Early diagnosis and treatment are crucial determinants for surviving melanoma.

"Cohabitation may provide a protective effect through early detection," Eriksson writes in the study.

In the forthcoming study, also by Aizer and his team, of why unmarried patients are more likely to refuse surgery or radiation to treat their cancer, the assumption is that "social support provided by marriage may improve adherence to recommended therapy."

That study will be published in the July 15 issue of the International Journal of Radiation Oncology.

Overall, less than one per cent of patients refuse surgery or radiation when their doctors recommend it.

Why social networks matter

So why should it be an advantage to be married or living with someone when it comes to cancer?

Aizer notes that it's men who benefit more in this regard from marriage than women, and Eriksson's data would suggest the same for living with a partner.

But as Aizer's data for breast cancer shows, women also benefit from being married when it comes to cancer. "There may be small tumours that are being picked up by the spouse that are leading patients" to get checked, he said.

But Aizer says for all 10 cancers in the study, he doesn't think it's just the stage of the cancer at diagnosis or the treatment that account for differences in survival. "There's something else, and we found that support or the presence of the spouse may be that something."

Aizer and Eriksson both say the data suggests the medical community needs to target the people who don't have that support.

Eriksson mentioned a program in Europe this year targeting older men and offering free skin examinations, as well as another one in Sweden offering skin exams to men when they come in for heart screening.

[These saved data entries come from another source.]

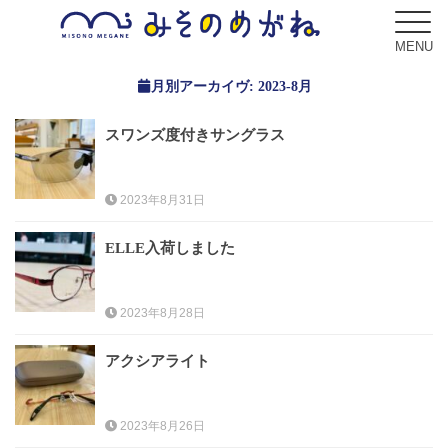
MENU
月別アーカイヴ:
2023-8月
スワンズ度付きサングラス
ブログ
Blog
2023年8月31日
コンセプト
ELLE入荷しました
Concept
2023年8月28日
サービス
Service
アクシアライト
フレーム
Frame
2023年8月26日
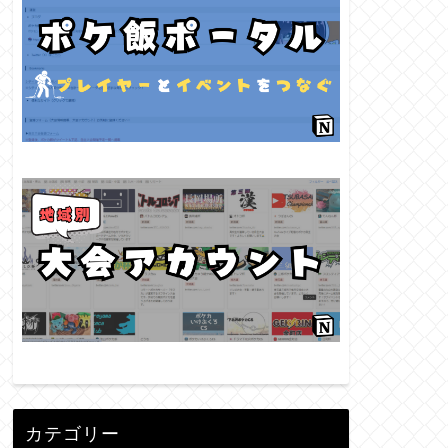
カテゴリー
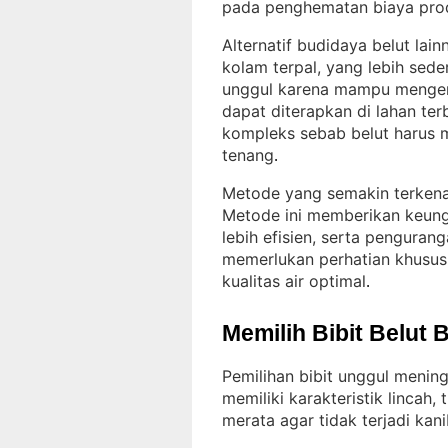
pada penghematan biaya pro
Alternatif budidaya belut la
kolam terpal, yang lebih sed
unggul karena mampu mengend
dapat diterapkan di lahan ter
kompleks sebab belut harus m
tenang
.
Metode yang semakin terkenal
Metode ini memberikan keungg
lebih efisien, serta penguran
memerlukan perhatian khusus
kualitas air optimal
.
Memilih Bibit Belut 
Pemilihan bibit unggul mening
memiliki karakteristik lincah
merata agar tidak terjadi kan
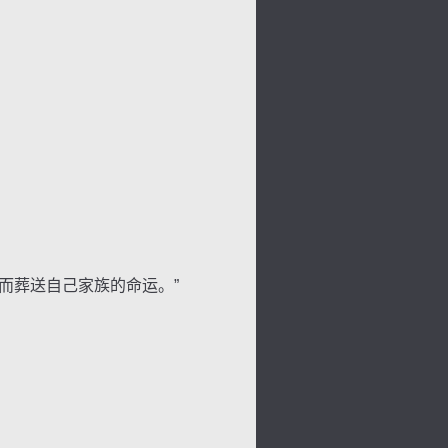
而葬送自己家族的命运。”
色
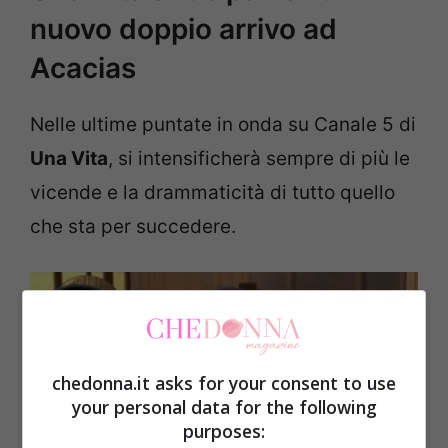
nuovo doppio arrivo ad
Acacias
Nelle ultime puntate in onda su Canale 5 di
Una Vita
, si intensificherà sempre di più le
vicende e la drammaticità di tutto quello
che sta per succedere.
chedonna.it asks for your consent to use
your personal data for the following
purposes:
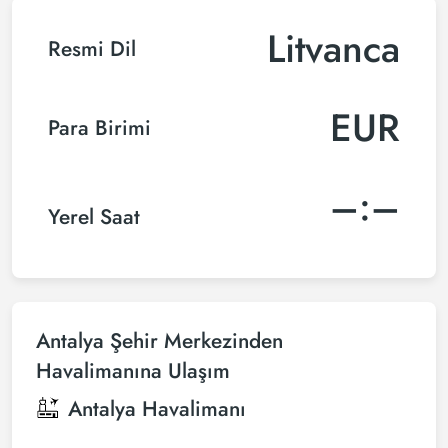
Litvanca
Resmi Dil
EUR
Para Birimi
–:–
Yerel Saat
Antalya Şehir Merkezinden
Havalimanına Ulaşım
Antalya Havalimanı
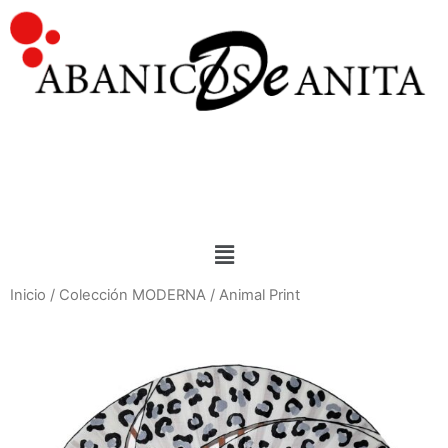
Inicio
/
Colección MODERNA
/ Animal Print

Aizer wants the medical community "to be aware that their population of unmarried patients is at risk for worse outcomes, and they should try to do things to make up for the relative lack of support, in some cases, for unmarried patients." He also encourages doctors to "get patients support who don't have it when they get diagnosed with cancer."

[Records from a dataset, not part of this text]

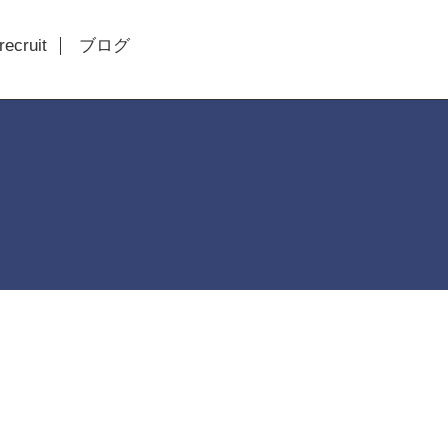
recruit
ブログ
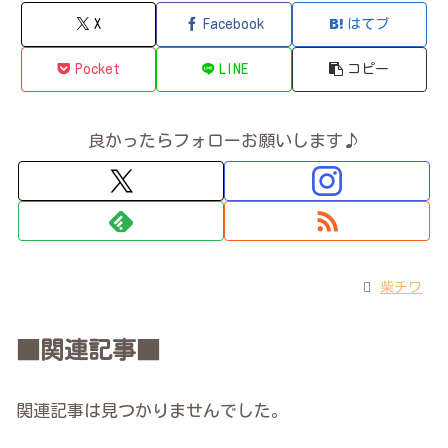
X
Facebook
はてブ
Pocket
LINE
コピー
良かったらフォローお願いします♪
柴チワ
■関連記事■
関連記事は見つかりませんでした。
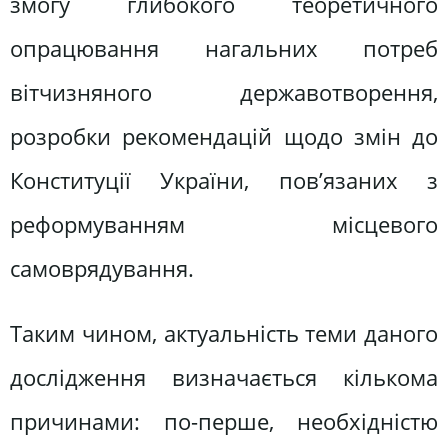
змогу глибокого теоретичного
опрацювання нагальних потреб
вітчизняного державотворення,
розробки рекомендацій щодо змін до
Конституції України, пов’язаних з
реформуванням місцевого
самоврядування.
Таким чином, актуальність теми даного
дослідження визначається кількома
причинами: по-перше, необхідністю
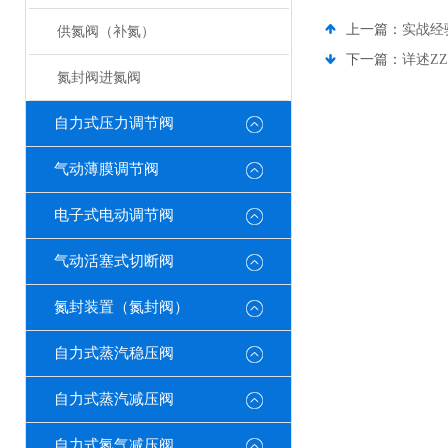
上一篇：
实战经
供氮阀（补氮）
下一篇：
详述Z
氮封阀进氮阀
自力式压力调节阀
气动薄膜调节阀
电子式电动调节阀
气动活塞式切断阀
氮封装置（氮封阀）
自力式蒸汽稳压阀
自力式蒸汽减压阀
自力式氮气减压阀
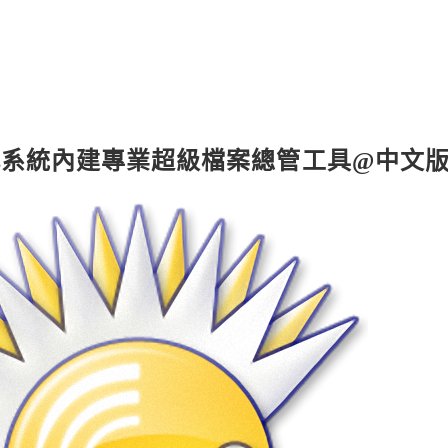
s – 取代系統內建專業超級檔案總管工具@中文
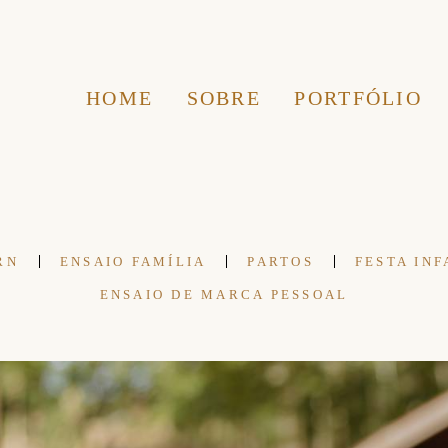
HOME
SOBRE
PORTFÓLIO
RN
ENSAIO FAMÍLIA
PARTOS
FESTA INF
ENSAIO DE MARCA PESSOAL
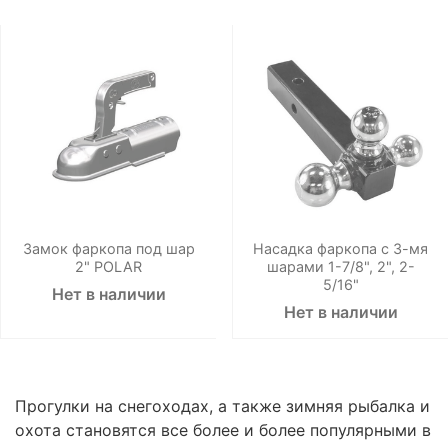
Замок фаркопа под шар
Насадка фаркопа с 3-мя
2" POLAR
шарами 1-7/8", 2", 2-
5/16"
Нет в наличии
Нет в наличии
Прогулки на снегоходах, а также зимняя рыбалка и
охота становятся все более и более популярными в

Kelly Turner, an oncology social worker and the author of Radical Remission, says, 'We keep uncovering the fact that people who have strong social networks are living longer and we need to get to the bottom of it.' (Robin Saidman)

That may involve social workers as part of the cancer care team.

Kelly Turner, who worked as a oncological social worker, is the author of the new book, Radical Remission: Surviving Cancer Against All Odds.

She told CBC News that for the radical remission survivors that she studied, "One of the key factors for their healing was embracing their social support, receiving love from others.

"The less isolated you are, the less lonely you perceive yourself to be, consistently, study after study, you are going to live longer, and survive disease longer."

Turner often counselled single cancer patients and "often felt like I was helping them for a moment and then they were going home to this lonely abyss.

"What would be more helpful would be to really try to figure out ways to get these patients connected and involved," she added.

Will getting married help?

This may be the film Bride Wars but in the so-called war on cancer, marriage really matters. (Twentieth Century Fox)

Which raises the question whether getting married, or starting to live with someone after a cancer diagnosis, can alter the outcome.

Turner thought that was "a fun idea" and then praised another type of matchmaking she saw in action while working at  the University of California's San Francisco Medical Centre.

Cancer patients would be matched up with a survivor who had the same diagnosis. "You could call your survivor friend anytime with questions. It was a great way for survivors to give back, and it was such a wonderful service for these people who were going through it so they feel like they never had to be alone, they could always reach out and call someone."

Asked the same question, Aizer responded that it makes a good point but noted it's probably not practical. "If we can say something to patients who are not married: Draw support from people in your lives who can provide it."

Then he added, "We found that patients who rely on family, friends, community, anecdotaly, that they seem to be doing better, more happy, better able to get through things."